> [Exercise] Find the line containing "Kepada masyarakat, Puan turut mengimbau untuk". Reproduce it and every line after it up to the end of the records, exactly as written.
** Opening Given records block **
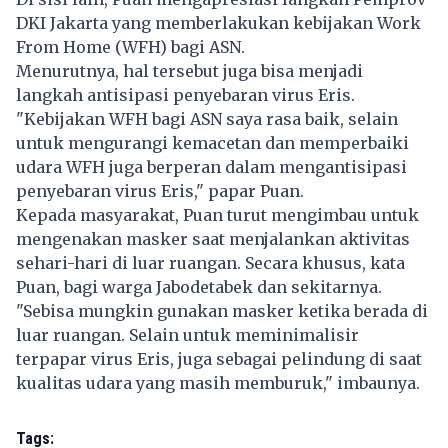
DKI Jakarta yang memberlakukan kebijakan Work
From Home (WFH) bagi ASN.
Menurutnya, hal tersebut juga bisa menjadi
langkah antisipasi penyebaran virus Eris.
"Kebijakan WFH bagi ASN saya rasa baik, selain
untuk mengurangi kemacetan dan memperbaiki
udara WFH juga berperan dalam mengantisipasi
penyebaran virus Eris," papar Puan.
Kepada masyarakat, Puan turut mengimbau untuk
mengenakan masker saat menjalankan aktivitas
sehari-hari di luar ruangan. Secara khusus, kata
Puan, bagi warga Jabodetabek dan sekitarnya.
"Sebisa mungkin gunakan masker ketika berada di
luar ruangan. Selain untuk meminimalisir
terpapar virus Eris, juga sebagai pelindung di saat
kualitas udara yang masih memburuk," imbaunya.
Tags:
** Closing Given records block **
> [Solution to this exercise]
Kepada masyarakat, Puan turut mengimbau untuk
mengenakan masker saat menjalankan aktivitas
sehari-hari di luar ruangan. Secara khusus, kata
Puan, bagi warga Jabodetabek dan sekitarnya.
"Sebisa mungkin gunakan masker ketika berada di
luar ruangan. Selain untuk meminimalisir
terpapar virus Eris, juga sebagai pelindung di saat
kualitas udara yang masih memburuk," imbaunya.
Tags:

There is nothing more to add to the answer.